The journalist, along with people who say "lay" instead of "lie", Ireland's abortion laws – an issue over which Keyes has marched – and the Catholic church are all on Keyes's own shovel list today, but she's no longer fussed about the genre thing. "There are so many bigger injustices than my little whingy thing of 'but I'm not really a pink writer, I'm not really a sparkly butterflies girl.' I've very much made my peace with it." She also believes the pink, sparkly side of life isn't to be rejected: on her website she lists her hobbies as "reading, movies, shoes, handbags and feminism". "I think it's quite OK to say you're a feminist who loves pink," she says. "Men can be men and still get excited about other men kicking a ball around and they're never mocked, whereas it's easy for women to take mocking on board, to be belittled. Because we're used to it. But I'm saying we can be all we are, we can like shoes and cake and complain about women's rights."

And there's no way she's giving up on happy endings, or comedy. "Jesus, life is hard enough. I mean, I need to have a laugh," she says. "I used to feel defensive when people would say 'yes, but your books have happy endings', as if that made them worthless, or unrealistic. Some people do get happy endings, even if it's only for a while. I would rather never be published again than write a downbeat ending. I couldn't have something permanent in the world like a book with something that accepted that life is as painful as it really is."
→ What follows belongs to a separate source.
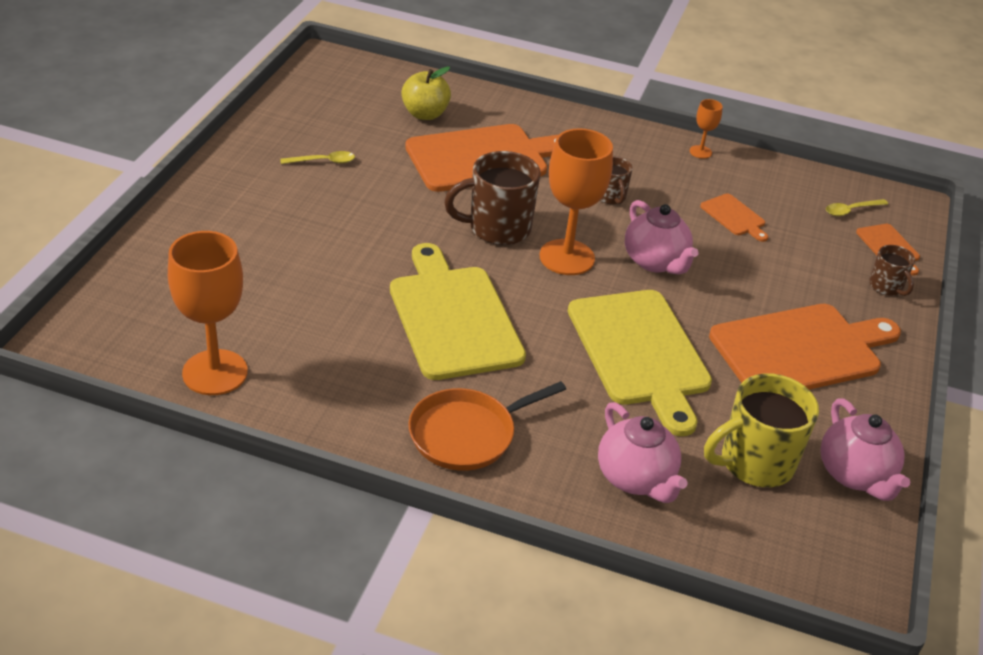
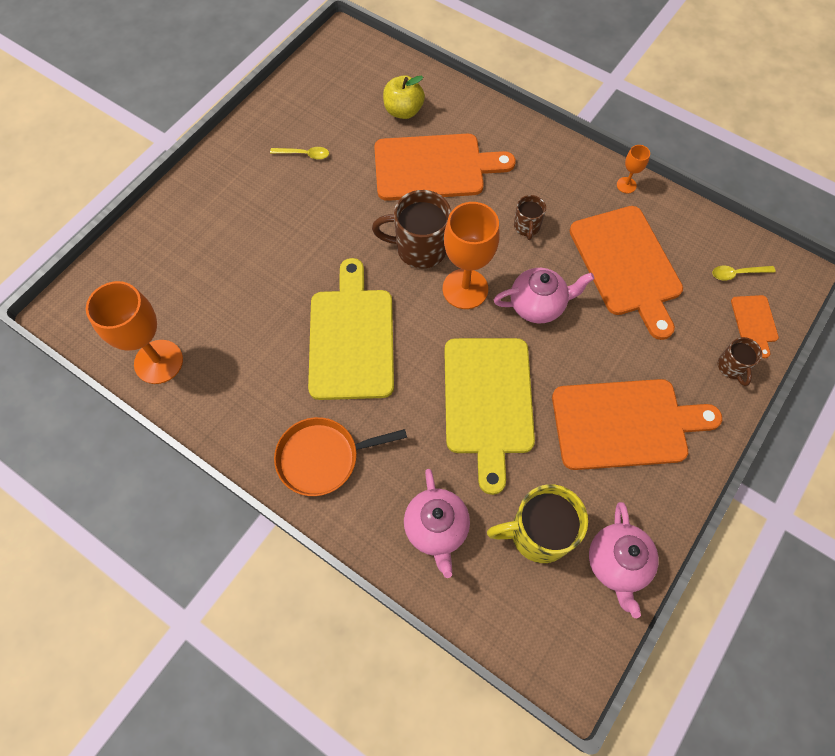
camera: 20 degrees right, 25 degrees up
pink teapot [625,200,699,274] -> pink teapot turned 90 degrees counterclockwise [494,268,594,323]
orange cutting board [700,194,768,242] -> orange cutting board [570,206,683,340], size x2.25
As for her own happy ending, Keyes seems, if not happy, at least content. "As I get older the stars have gone from my eyes more, and I see that life is just something that has to be lived with, that it's better not to struggle," she says. "I have had to lower my expectations and embrace the shiteyness, to embrace the fact that as a human being I'm nearly always going to be in a state of incompleteness or yearning or pain of some sort, or fear, because that's what human beings are … Joy is so fleeting – God, I sound such a misery guts – but for me it's not about chasing happiness or chasing joy, but to say, when it does happen, 'oh that's lovely'. To appreciate it, rather than to expect it."